Tribal Christians continue to benefit from these concessions, but Hindu groups now argue that tribal people lose their tribal identity upon conversion and become ineligible for these benefits.
The protesters handed over a memorandum addressed to the state chief minister and the Jhabua district administrator demanding an end to social benefits for indigenous Christians.
Tribal people who converted to Christianity and other religions “were usurping maximum reservation benefits, and others were not getting their rightful shares,” Singh alleged.
He said conversions threaten the Hindu religion. The government should stop missioners from converting gullible Dalit and tribal people fraudulently, alluring them with education and health care services.

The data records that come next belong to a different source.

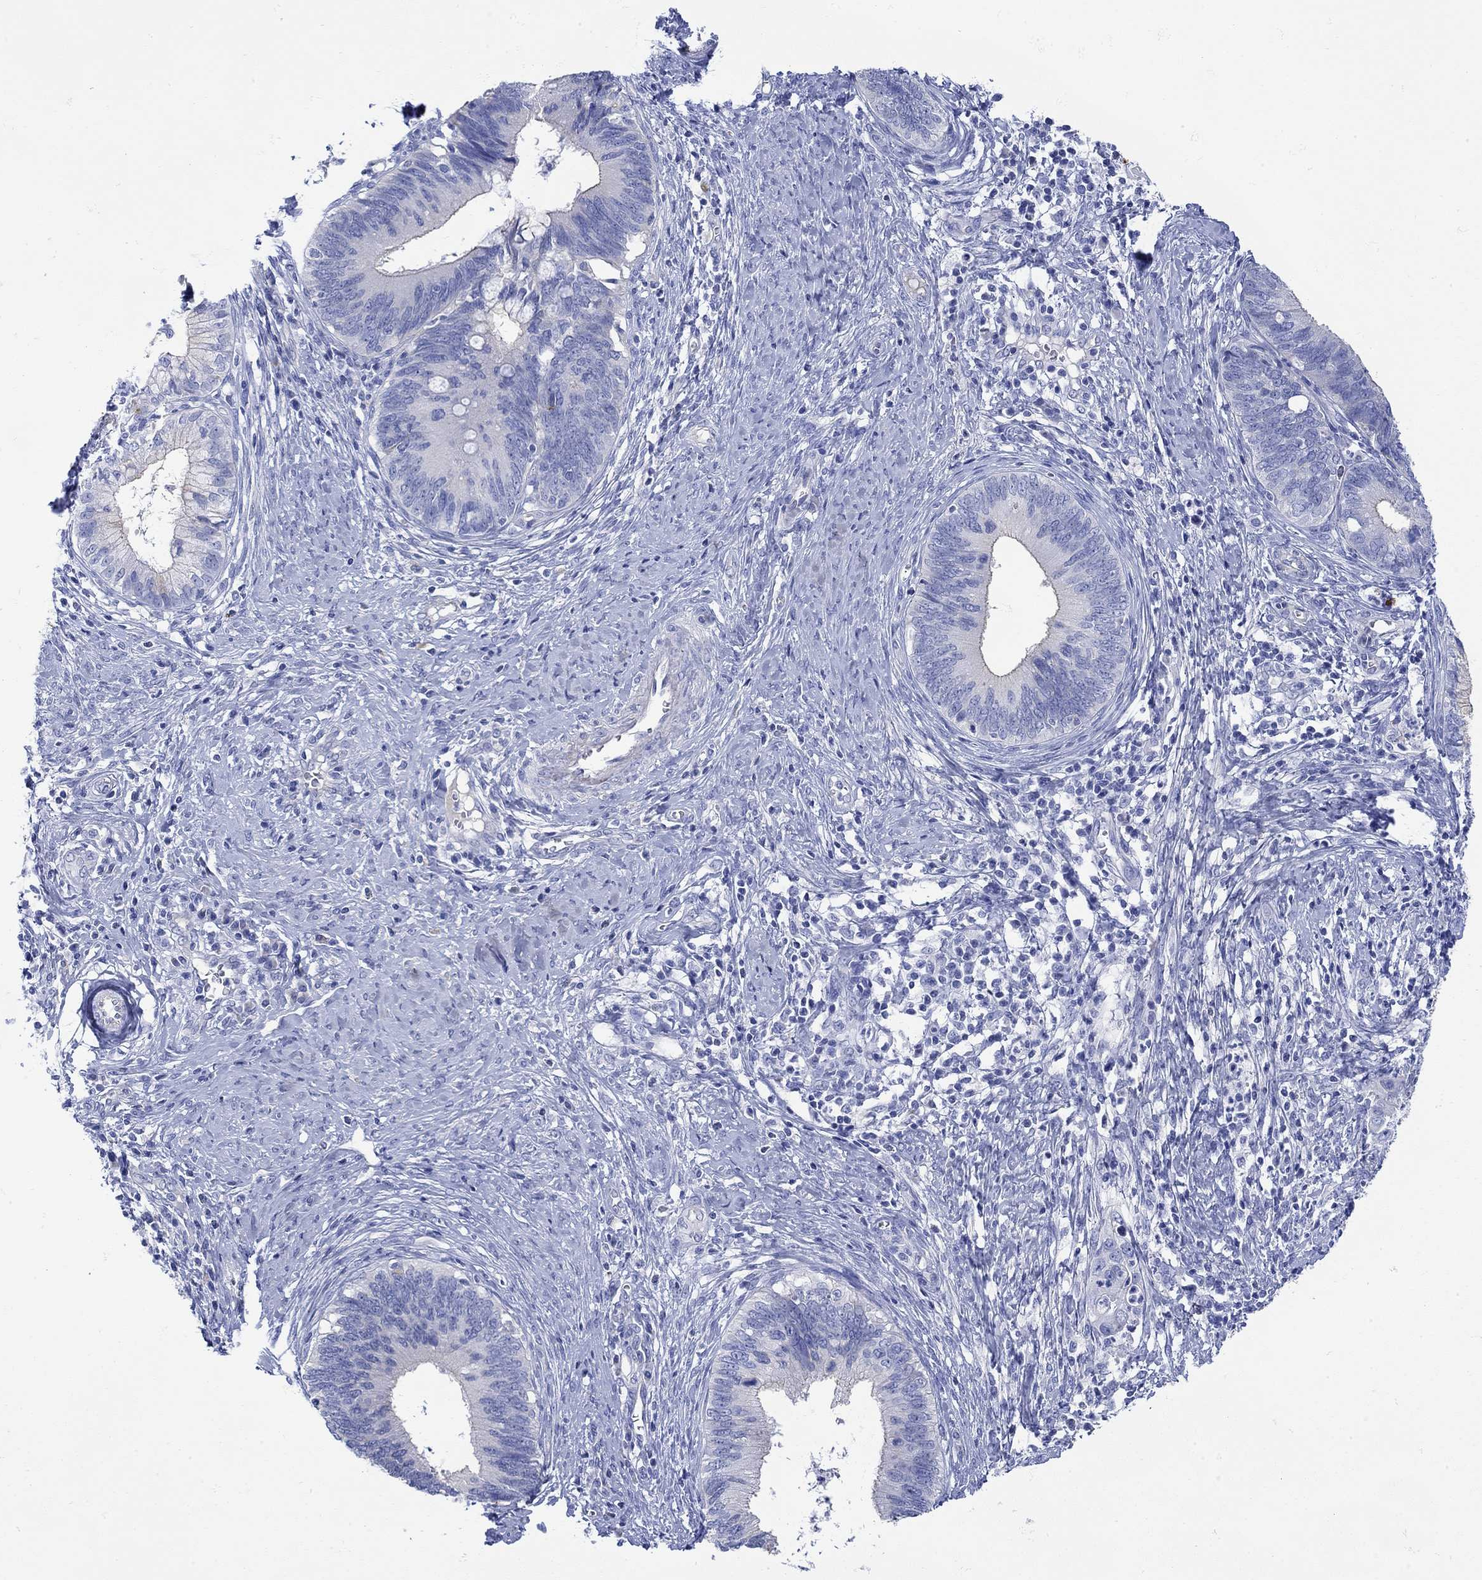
{"staining": {"intensity": "negative", "quantity": "none", "location": "none"}, "tissue": "cervical cancer", "cell_type": "Tumor cells", "image_type": "cancer", "snomed": [{"axis": "morphology", "description": "Adenocarcinoma, NOS"}, {"axis": "topography", "description": "Cervix"}], "caption": "Immunohistochemical staining of cervical cancer (adenocarcinoma) displays no significant positivity in tumor cells.", "gene": "ANKMY1", "patient": {"sex": "female", "age": 42}}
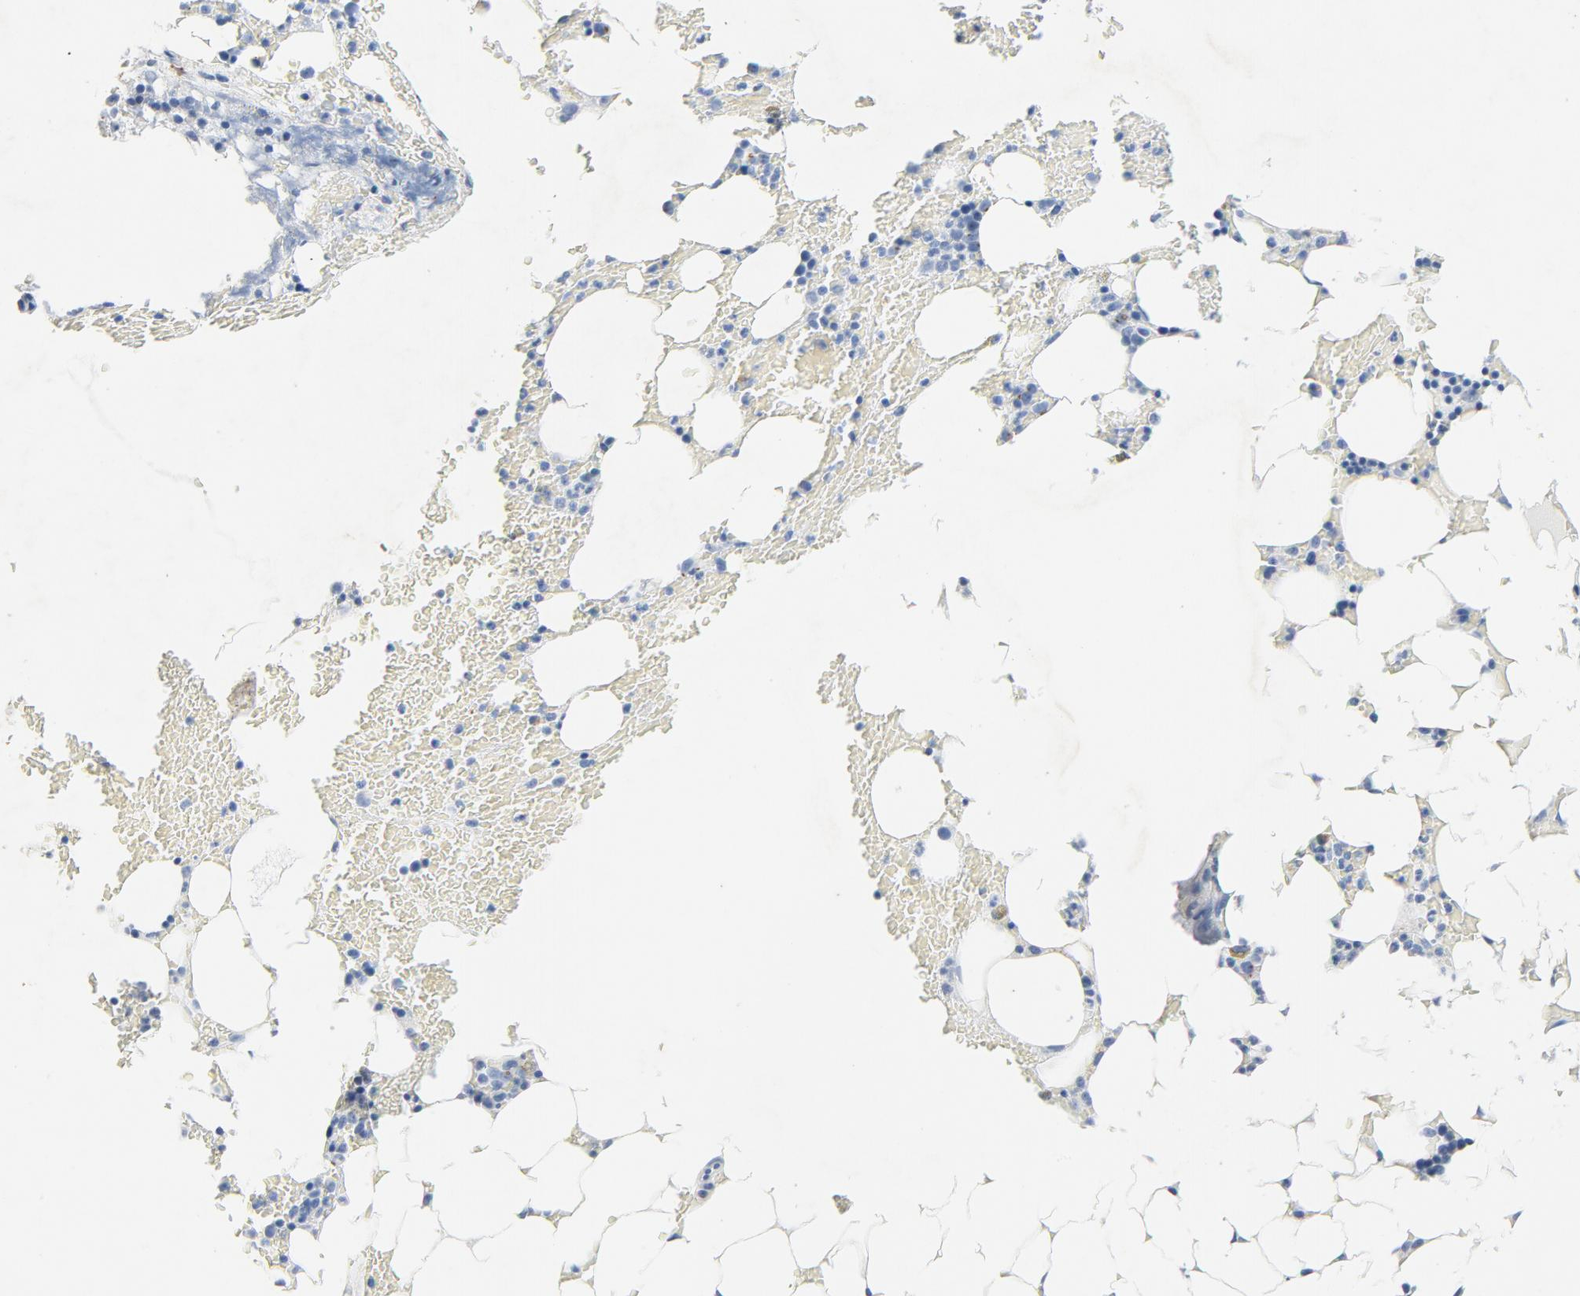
{"staining": {"intensity": "negative", "quantity": "none", "location": "none"}, "tissue": "bone marrow", "cell_type": "Hematopoietic cells", "image_type": "normal", "snomed": [{"axis": "morphology", "description": "Normal tissue, NOS"}, {"axis": "topography", "description": "Bone marrow"}], "caption": "Immunohistochemistry (IHC) image of benign bone marrow: human bone marrow stained with DAB exhibits no significant protein positivity in hematopoietic cells.", "gene": "PTPRB", "patient": {"sex": "female", "age": 73}}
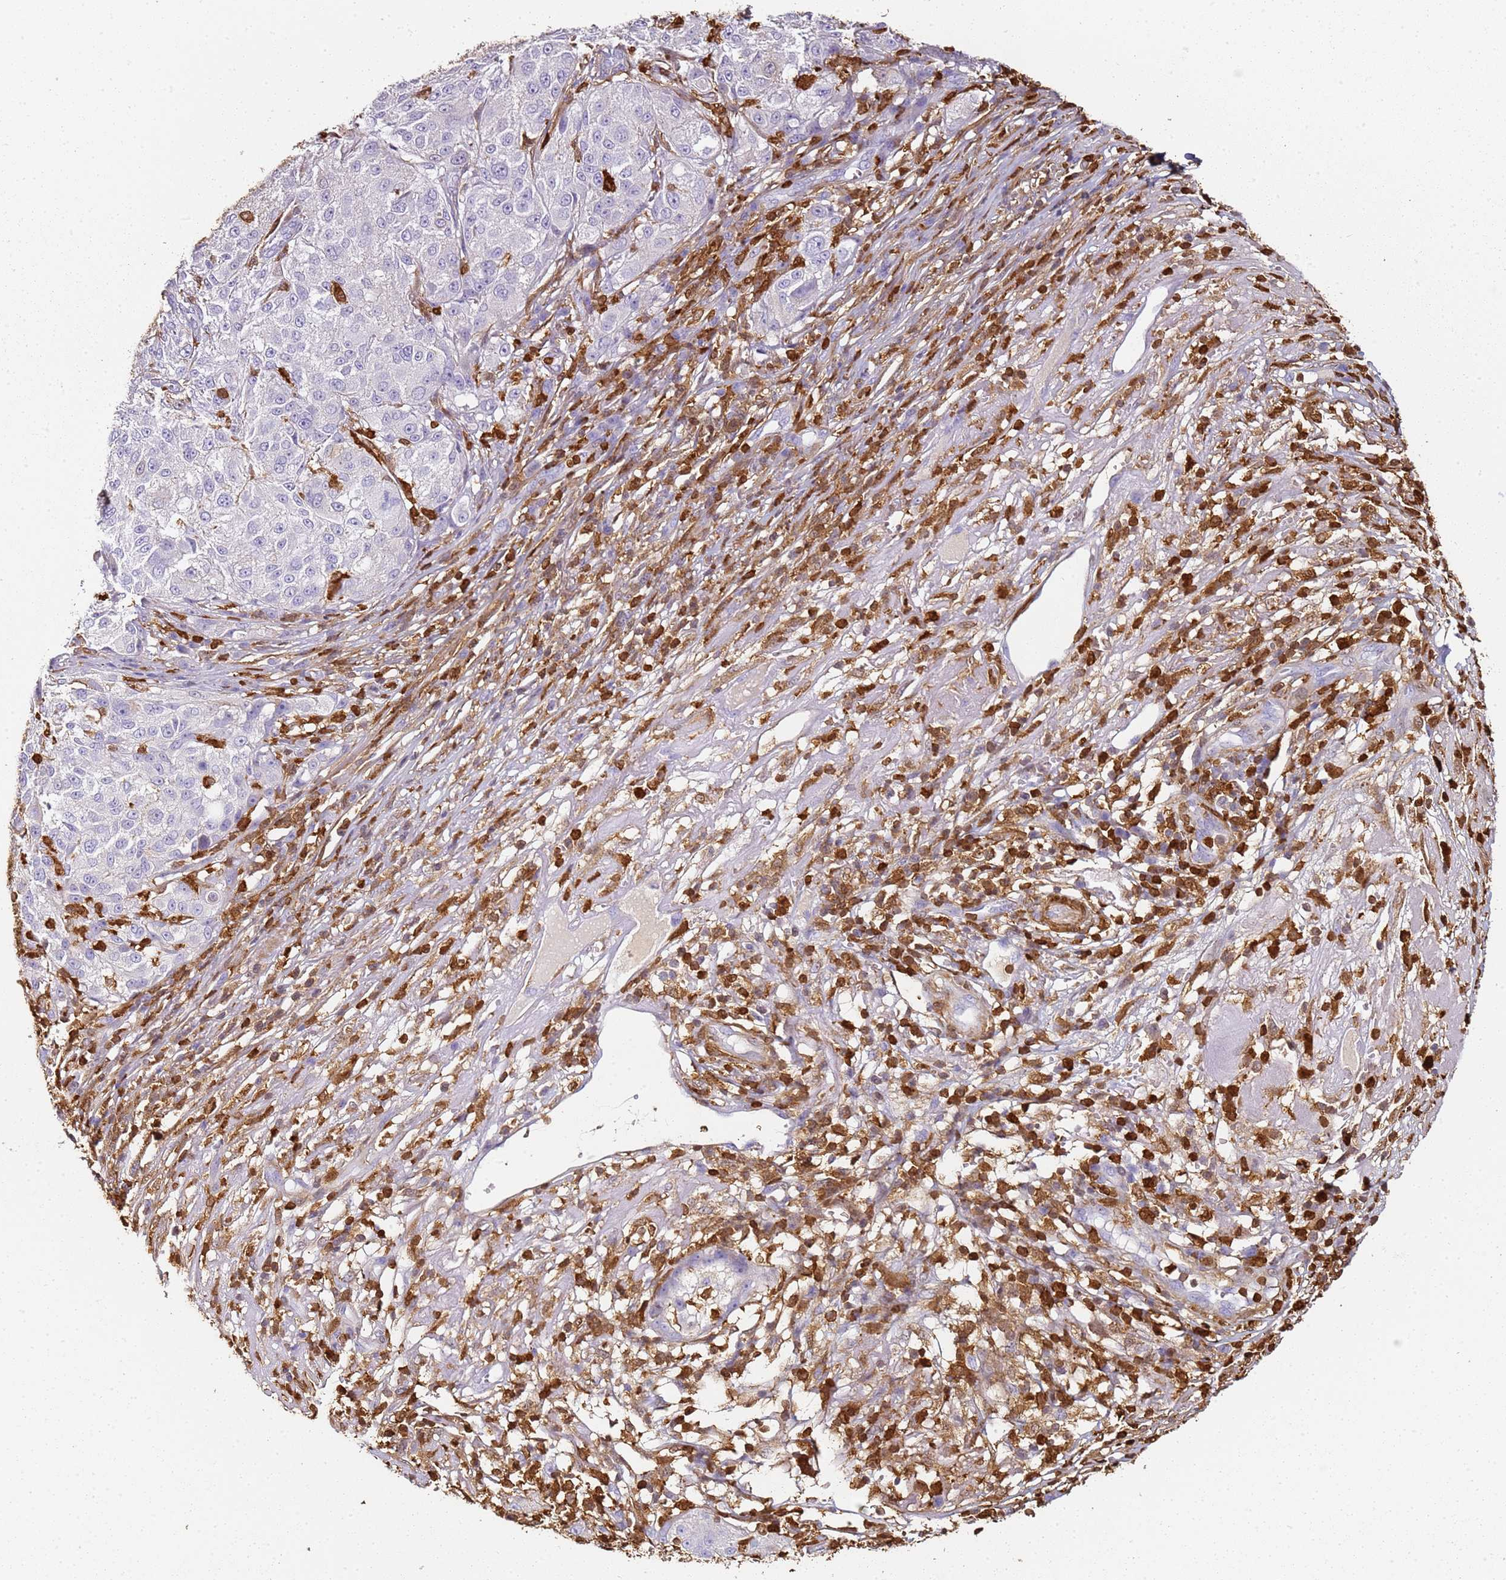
{"staining": {"intensity": "negative", "quantity": "none", "location": "none"}, "tissue": "melanoma", "cell_type": "Tumor cells", "image_type": "cancer", "snomed": [{"axis": "morphology", "description": "Necrosis, NOS"}, {"axis": "morphology", "description": "Malignant melanoma, NOS"}, {"axis": "topography", "description": "Skin"}], "caption": "Immunohistochemical staining of melanoma exhibits no significant staining in tumor cells.", "gene": "S100A4", "patient": {"sex": "female", "age": 87}}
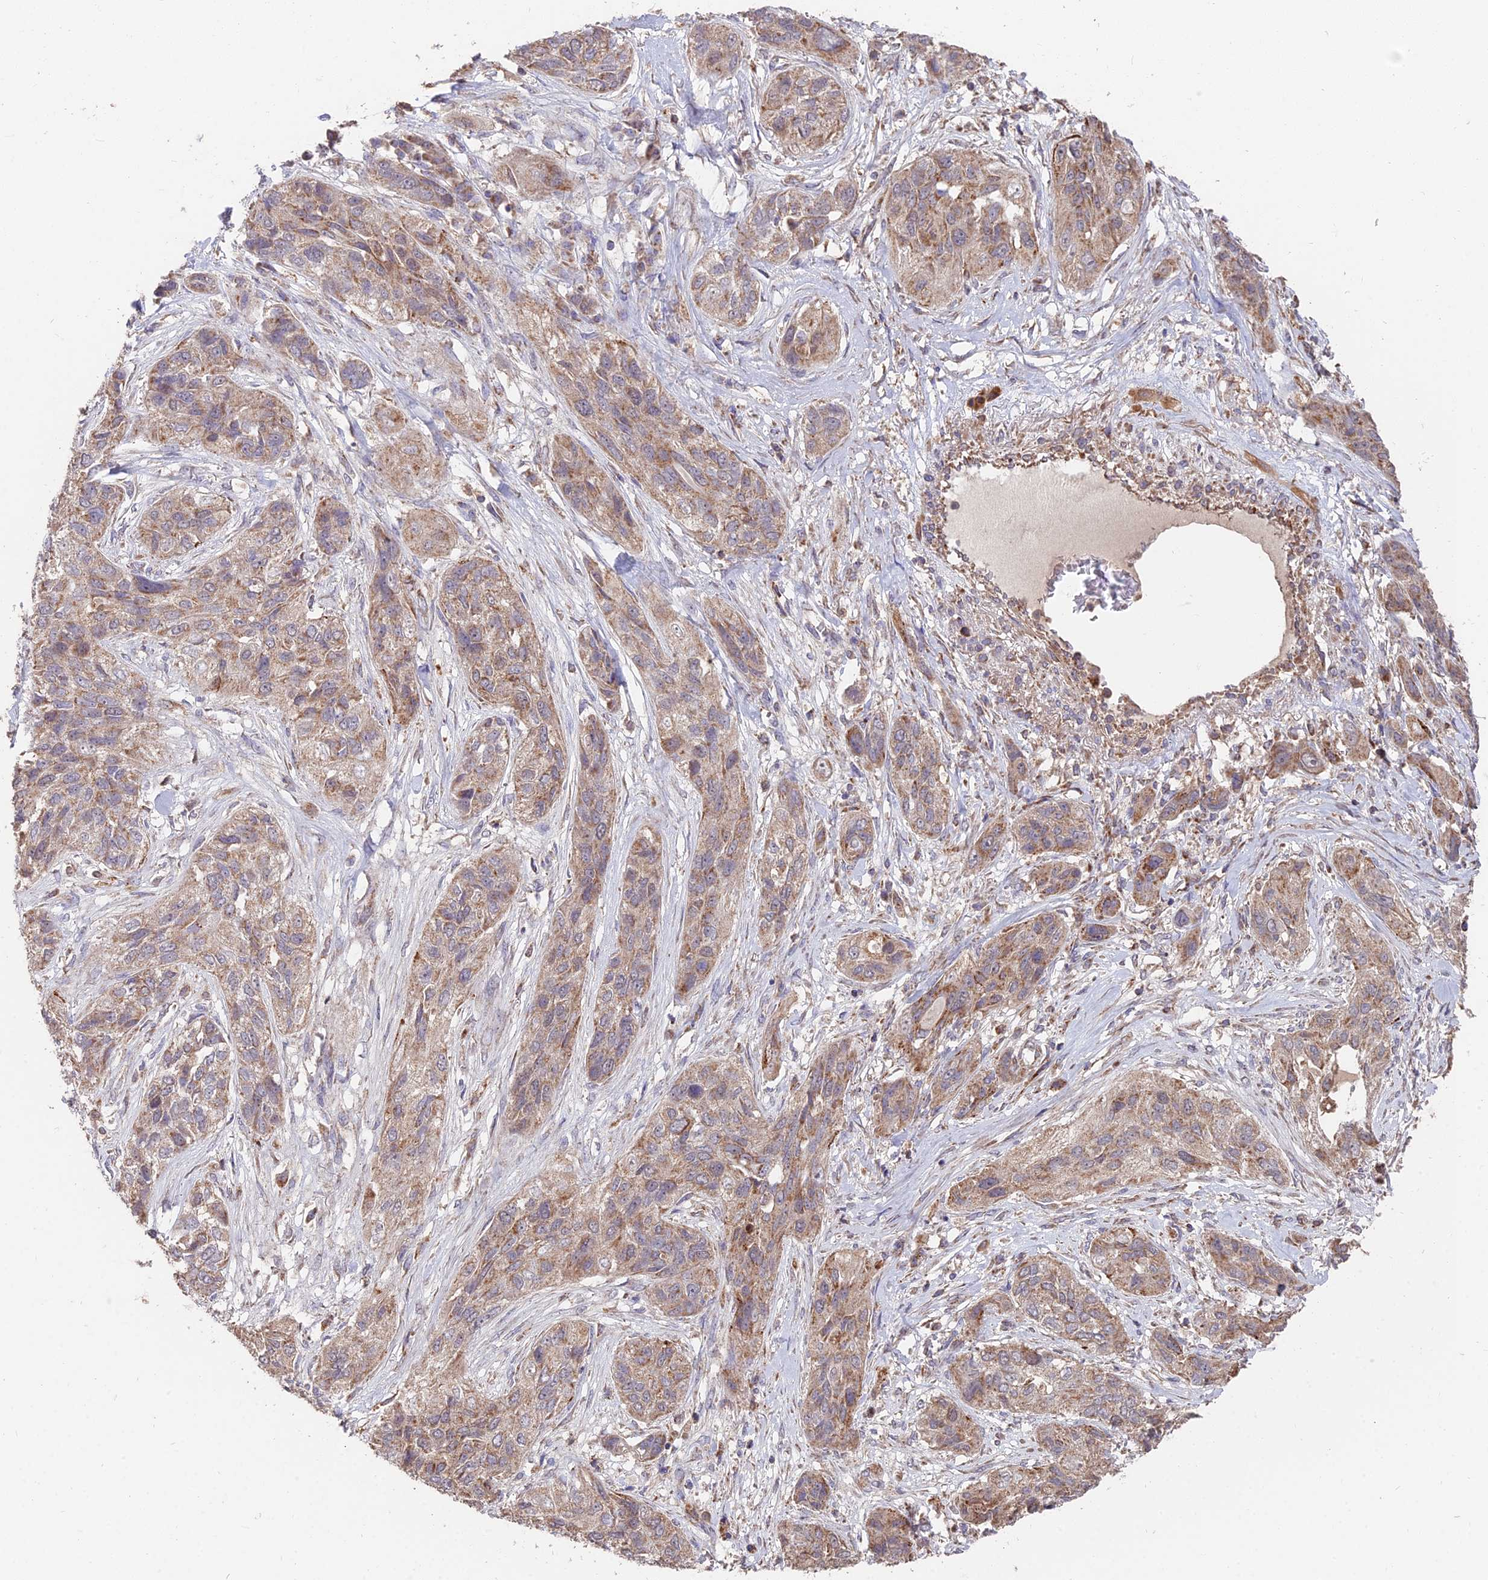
{"staining": {"intensity": "weak", "quantity": "25%-75%", "location": "cytoplasmic/membranous"}, "tissue": "lung cancer", "cell_type": "Tumor cells", "image_type": "cancer", "snomed": [{"axis": "morphology", "description": "Squamous cell carcinoma, NOS"}, {"axis": "topography", "description": "Lung"}], "caption": "Lung cancer (squamous cell carcinoma) stained with IHC reveals weak cytoplasmic/membranous positivity in about 25%-75% of tumor cells.", "gene": "IFT22", "patient": {"sex": "female", "age": 70}}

Father Rocky Shah, public relations officer of Jhabua Diocese, said the move is “part of an organized campaign to scare the Christian community, especially indigenous and poor who joined Christianity.”
Christian leaders like him say tribal Christians get better education assisted by missioners and use the benefits of reservation to go for higher studies or senior government jobs.
However, Hindu groups explain this as tribal Christians taking away the benefits of non-Christian tribal people.
Singh and his team “were going around villages in the area and whipping up sectarian frenzy against tribal Christians and missionaries,” Father Shah told UCA News on Nov. 5.
“They have also set up youth units in villages as part of their campaign to protect the welfare work done by the missionaries as a façade to religious conversion,” the priest said.
Christians make up just 0.29 percent of the 72 million population in Madhya Pradesh. Most Christians are indigenous and lower-caste communities.
Government benefits are important to economically deprived communities. Hindu groups believe denying the social benefits to those converting to Christianity will be an effective way of stopping conversions.
“We tell the tribal people that that law is on our side and there is no need to worry,” said Father Shah, himself a member of an indigenous community. “We are also now consulting lawyers to take legal action against those whipping up sectarian hate in the name of religion.”
Similar demands have been made by Hindu groups in the tribal strongholds of Jharkhand and Chhattisgarh states.
Christian groups have moved the Supreme Court against denying social welfare benefits to Christians of Dalit origin. They argue that conversion does not change Dalit people’s socioeconomic situation and the denial amounts to religious discrimination.
The case is pending in the Supreme Court.